The Star-In-A-Mist, or Pseudonigella stellaris, is the plant that produces hyperdimensional crystals used in geometry drive manufacturing. It derives from the Love-In-A-Mist, or Nigella damascena, touched by the influence of the original geometry drive when Rani Spengler first examined it. P. stellaris is almost as mysterious as the first drive itself: though its biology still owes a lot to N. damascena, the way it excretes crystals with its flowers leads some scientists to consider it as a new form of life altogether.

P. stellaris thus presents as a 15-20 centimetres tall chlorophyll-based plant with pinnately divided, thread-like leaves. When the flowers bloom in early Earth summer, P. stellaris starts producing millimetre-long crystal structures that run around the underside of the petals. These crystals have the same colour as the petals, ranging from pale purple to clear blue. Much like the geometry drive itself, they gleam in the dark after absorbing energy in the shape of light or sound. Though they can interact within our three-dimensional space, the crystals are, in fact, the three-dimensional pattern of a four-dimensional object: hypercube fragments. One of P. stellaris' colloquial names is “geometry flower”.

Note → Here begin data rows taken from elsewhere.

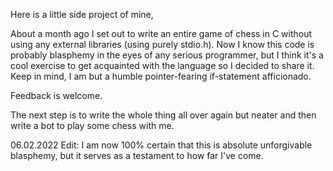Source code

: Here is a little side project of mine,

About a month ago I set out to write an entire game of chess in C without using any external libraries (using purely stdio.h).
Now I know this code is probably blasphemy in the eyes of any serious programmer, but I think it's a cool exercise to get 
acquainted with the language so I decided to share it.
Keep in mind, I am but a humble pointer-fearing if-statement afficionado.

Feedback is welcome.

The next step is to write the whole thing all over again but neater and then write a bot to play some chess with me.

06.02.2022 Edit: I am now 100% certain that this is absolute unforgivable blasphemy, but it serves as a testament to how far I've come.
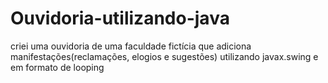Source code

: # Ouvidoria-utilizando-java
criei uma ouvidoria de uma faculdade fictícia que adiciona manifestações(reclamações, elogios e sugestões) utilizando javax.swing e em formato de looping
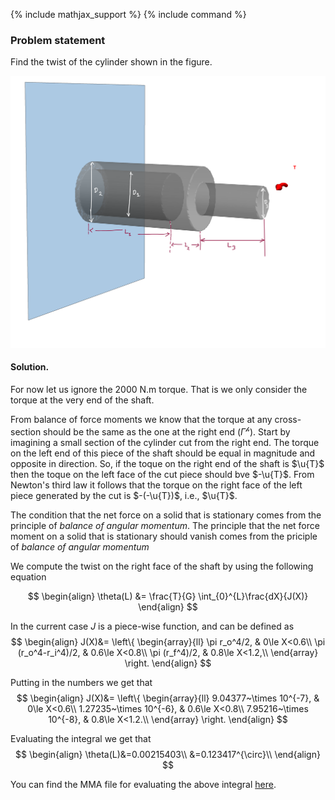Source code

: {% include mathjax_support %}
{% include command %}


### Problem statement 

Find the twist of the cylinder shown in the figure. 




![](./Images/SP3.png)

#### Solution.

For now let us ignore the 2000 N.m torque. That is we only consider the torque at the very end of the shaft. 

From balance of force moments we know that the torque at any cross-section should be the same as the one at the right end ($\Gamma^{\mathscr{h}}$). Start by imagining a small section of the cylinder cut from the right end. The torque on the left end of this piece of the shaft should be equal in magnitude and opposite in direction. So, if the toque on the right end of the shaft is $\u{T}$ then the toque on the left face of the cut piece should bve $-\u{T}$. From Newton's third law it follows that the torque on the right face of the left piece generated by the cut  is $-(-\u{T})$, i.e., $\u{T}$. 

The condition that the net force on a solid that is stationary comes from the principle of _balance of angular momentum_. The principle that the net force moment on a solid that is stationary should  vanish comes from the priciple of  _balance of angular momentum_ 


We compute the twist on the right face of the shaft by using the following equation

$$
\begin{align}
\theta(L)
&=
\frac{T}{G}
\int_{0}^{L}\frac{dX}{J(X)}
\end{align}
$$

In the current case $J$ is a piece-wise function, and can be defined as
$$
\begin{align}
J(X)&=
\left\{
\begin{array}{ll}
\pi r_o^4/2, & 0\le X<0.6\\
\pi (r_o^4-r_i^4)/2, & 0.6\le X<0.8\\
\pi (r_f^4)/2, & 0.8\le X<1.2,\\ 
\end{array}
\right.
\end{align}
$$

Putting in the numbers we get that
$$
\begin{align}
J(X)&=
\left\{
\begin{array}{ll}
9.04377~\times 10^{-7}, & 0\le X<0.6\\
1.27235~\times 10^{-6}, & 0.6\le X<0.8\\
7.95216~\times 10^{-8}, & 0.8\le X<1.2.\\ 
\end{array}
\right.
\end{align}
$$

Evaluating the integral we get that 
$$
\begin{align}
\theta(L)&=0.00215403\\
&=0.123417^{\circ}\\
\end{align}
$$

You can find the MMA file for evaluating the above integral [here](./WFiles/SP3.nb).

Much like its mundane counterpart, P. stellaris isn't particularly challenging to grow and tolerates a wide range of climates and soil compositions, but several additional parameters have to be considered. P. stellaris requires incredible amounts of energy (for a plant this size, at least) to grow its crystals. In the presence of a regular day-night cycle, P. stellaris is quick to deplete the host soil. It is generally not advised to grow P. stellaris near other valuable crops: the geometry flower will outcompete and invariably end up killing them. A single P. stellaris flower contains between two and three milligrams of hyperdimensional crystals: the average geometry drive requires harvesting about a thousand flowers, while its maintenance consumes ten to twenty flowers a year. On Earth, the geometry flowers are grown in rainy, mountainous regions like the Himalayas or the Andes.

Inhaling or ingesting leaves or flowers of P. stellaris isn't advised: though it is a rather common practice among navigators and gardeners, it leads to feelings of weightlessness and unrealism, where the subject may briefly feel as if they were in two places at once.

P. stellaris can be adapted to the majority of habitable planets: its ability to create hyperdimensional crystals gives it more resilience than its regular counterpart. The differences in the visible and invisible spectrum on the host planet may induce variations in crystal thus geometry drive colours, explaining the dark red drives of Ishtar or the pale blue crystals of Azur. Low-gravity and artificial lighting don't seem to be a problem, but P stellaris' unreasonable requirements can be quick to bankrupt the energy and ecosystemic budget of a station. 

There have been many attempts at forcing other plants to produce hypercube fragments: they have, so far, only managed to produce explosive geraniums.